§ PROMPT
These records contain pictures, which must be left out; copy exactly the lines from the one with "Frequently Asked Questions" up to and including the one with "would definitely go with".

START SOURCE DATA

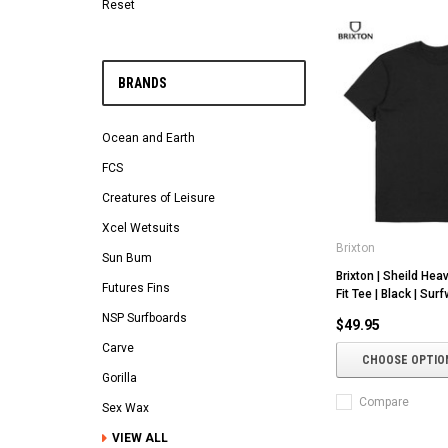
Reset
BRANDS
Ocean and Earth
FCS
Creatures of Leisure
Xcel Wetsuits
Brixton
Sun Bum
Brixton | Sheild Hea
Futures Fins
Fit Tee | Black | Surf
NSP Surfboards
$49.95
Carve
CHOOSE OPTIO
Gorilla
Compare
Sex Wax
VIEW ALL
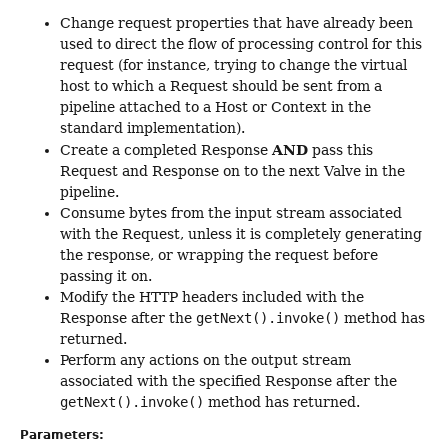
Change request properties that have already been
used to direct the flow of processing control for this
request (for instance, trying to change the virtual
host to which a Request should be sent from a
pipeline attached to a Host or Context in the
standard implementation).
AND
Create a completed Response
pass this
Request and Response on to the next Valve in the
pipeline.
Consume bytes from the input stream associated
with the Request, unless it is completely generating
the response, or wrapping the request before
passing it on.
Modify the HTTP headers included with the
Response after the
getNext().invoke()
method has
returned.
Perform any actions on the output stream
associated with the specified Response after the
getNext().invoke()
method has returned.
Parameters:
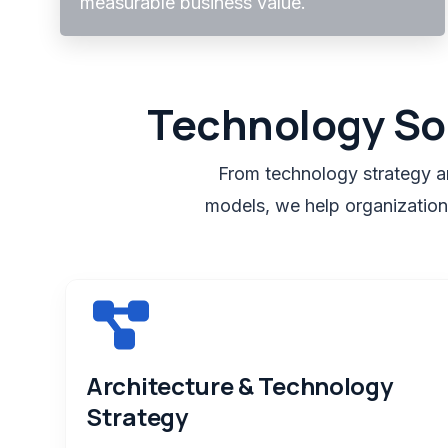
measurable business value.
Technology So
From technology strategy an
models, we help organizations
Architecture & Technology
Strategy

END SOURCE DATA
START SOURCE DATA

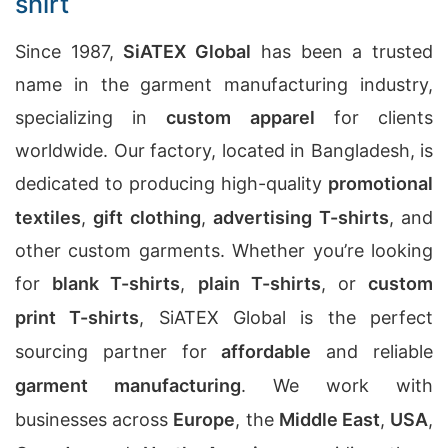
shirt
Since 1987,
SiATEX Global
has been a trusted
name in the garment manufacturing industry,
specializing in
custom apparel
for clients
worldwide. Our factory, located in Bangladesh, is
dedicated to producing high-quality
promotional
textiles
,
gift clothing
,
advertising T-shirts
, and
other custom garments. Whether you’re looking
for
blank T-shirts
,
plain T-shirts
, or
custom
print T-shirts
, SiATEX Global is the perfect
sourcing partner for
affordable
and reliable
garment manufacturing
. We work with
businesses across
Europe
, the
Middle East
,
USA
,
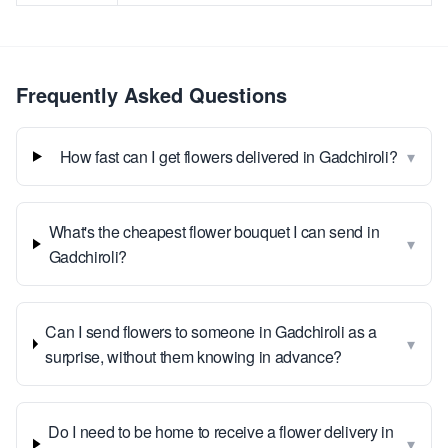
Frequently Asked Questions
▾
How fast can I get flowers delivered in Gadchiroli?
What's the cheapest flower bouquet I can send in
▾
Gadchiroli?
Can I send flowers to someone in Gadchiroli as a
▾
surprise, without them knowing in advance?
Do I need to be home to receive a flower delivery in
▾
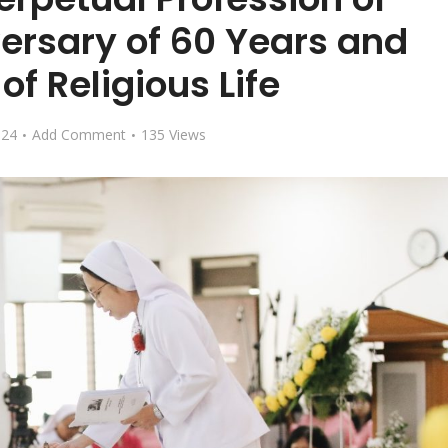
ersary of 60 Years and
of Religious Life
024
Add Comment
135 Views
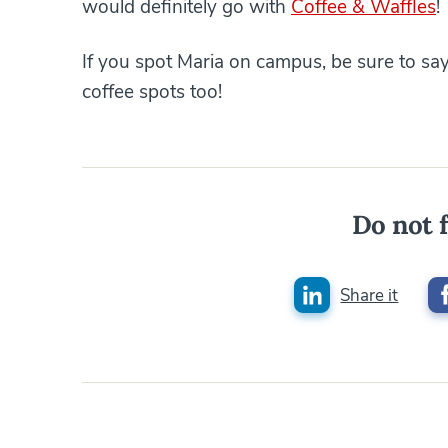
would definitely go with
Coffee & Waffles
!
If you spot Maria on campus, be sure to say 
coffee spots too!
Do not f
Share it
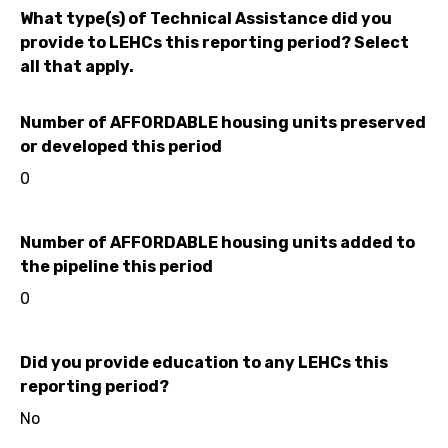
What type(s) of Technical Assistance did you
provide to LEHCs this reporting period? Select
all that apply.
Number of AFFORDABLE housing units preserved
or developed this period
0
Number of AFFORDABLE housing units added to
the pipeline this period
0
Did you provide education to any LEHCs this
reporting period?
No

END SOURCE DATA

§ ANSWER SPACE
Frequently Asked Questions
▾
How fast can I get flowers delivered in Gadchiroli?
What's the cheapest flower bouquet I can send in
▾
Gadchiroli?
Can I send flowers to someone in Gadchiroli as a
▾
surprise, without them knowing in advance?
Do I need to be home to receive a flower delivery in
▾
ersary of 60 Years and
of Religious Life
024
Add Comment
135 Views
would definitely go with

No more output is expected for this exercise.